Source passage:
=-=-=
NORTH CANTERBURY, N.Z. – In a move to reward “good behavior,” an elementary school will require students to wear a silicon bracelets that will track how they act.
Fairfax Media reports Swannanoa School, which educates students in grades 1-8, has raised the ire of parents with the move.
Teachers would use portable scanners to add points to a student’s online good behaviour chart with a reward when a certain amount of points was accumulated.
The school says the scheme would cost $7000 to set up. The proposal has been opposed by some parents.
The Ministry of Education said it did not recommend the bracelets and would expect broad parent support before it was adopted by the school.
Parent Emma Goodin tells the paper she objects to the move because she doesn’t want her children “treated like grocery items or criminals,” according to the news report.
“I don’t like the idea of my children being scanned,” she added.
Another parent, Liz Rutherford, wasn’t buying the idea that the bracelets would only track “good behavior.”
“If it’s just for good behaviour, why would you invest that much money in it?” she told the paper. The bracelets will reportedly cost $7,000 to start – or roughly $6,000 in American dollars.
Similar proposals have been made in America, driven largely by the likes of the Bill & Melinda Gates Foundation.
Citing a report from Yahoo News, EAGnews previously reported on a New York City school that will be deploying facial recognition technology to monitor students’ eye movements, conversations and even smiles with “EngageSense” cameras.
=-=-=
Record set:
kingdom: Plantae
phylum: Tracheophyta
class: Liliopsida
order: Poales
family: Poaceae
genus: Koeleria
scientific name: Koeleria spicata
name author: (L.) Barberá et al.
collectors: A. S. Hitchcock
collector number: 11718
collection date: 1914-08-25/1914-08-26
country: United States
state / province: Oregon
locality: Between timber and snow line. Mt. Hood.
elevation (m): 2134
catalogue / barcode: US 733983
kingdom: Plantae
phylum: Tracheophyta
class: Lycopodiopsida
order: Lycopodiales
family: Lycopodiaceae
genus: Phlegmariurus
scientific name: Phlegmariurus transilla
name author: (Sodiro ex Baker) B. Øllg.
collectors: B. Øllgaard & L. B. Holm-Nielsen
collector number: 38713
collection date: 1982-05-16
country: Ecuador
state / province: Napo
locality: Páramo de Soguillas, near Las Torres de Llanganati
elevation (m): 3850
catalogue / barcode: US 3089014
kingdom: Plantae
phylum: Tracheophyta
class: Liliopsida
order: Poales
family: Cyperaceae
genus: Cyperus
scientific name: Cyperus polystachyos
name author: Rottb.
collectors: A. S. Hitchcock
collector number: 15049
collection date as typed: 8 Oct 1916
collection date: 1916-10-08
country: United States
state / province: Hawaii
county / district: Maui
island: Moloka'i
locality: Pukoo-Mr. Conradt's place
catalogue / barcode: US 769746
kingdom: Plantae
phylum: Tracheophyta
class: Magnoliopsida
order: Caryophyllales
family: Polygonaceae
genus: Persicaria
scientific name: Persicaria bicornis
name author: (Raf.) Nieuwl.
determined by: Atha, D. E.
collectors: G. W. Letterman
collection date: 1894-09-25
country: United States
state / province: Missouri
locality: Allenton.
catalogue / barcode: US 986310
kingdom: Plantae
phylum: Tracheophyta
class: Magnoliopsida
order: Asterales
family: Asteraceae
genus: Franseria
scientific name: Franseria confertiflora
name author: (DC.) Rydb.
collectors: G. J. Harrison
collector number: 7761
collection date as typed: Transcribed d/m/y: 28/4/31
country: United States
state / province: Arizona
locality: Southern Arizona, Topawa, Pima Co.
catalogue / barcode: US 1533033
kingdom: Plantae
=-=-=
Problem description: Continue the news report about the behavior-tracking bracelets at Swannanoa School, starting after its final sentence.

Response:
“I think privacy is a very serious issue that we need to consider carefully going forward and in the future but the idea here is that the information is being digested and presented in a useful way so the teacher can react and respond appropriately,” said Sean Montgomery, founder of SensorStar Labs, the company working with schools to implement the technology.
“I think in five years, this is going to be in classrooms,” Montgomery told Yahoo News.
“Gates has poured billions into the country’s public education system by supporting Common Core as well as the research of different student monitoring technologies,” EAGnews previously reported.
Gates has already begun funding the development of “engagement pedometers,” biometric bracelets for students that send electrical currents across the skin to measure the body’s response to different stimuli. Schools all across the country have already implemented biometric fingerprint and palm scanning lunch payment systems.
The New Zealand story shows that it’s not just progressives in America that want to monitor schoolchildren during their day-to-day activities but the police state is growing in other countries, as well.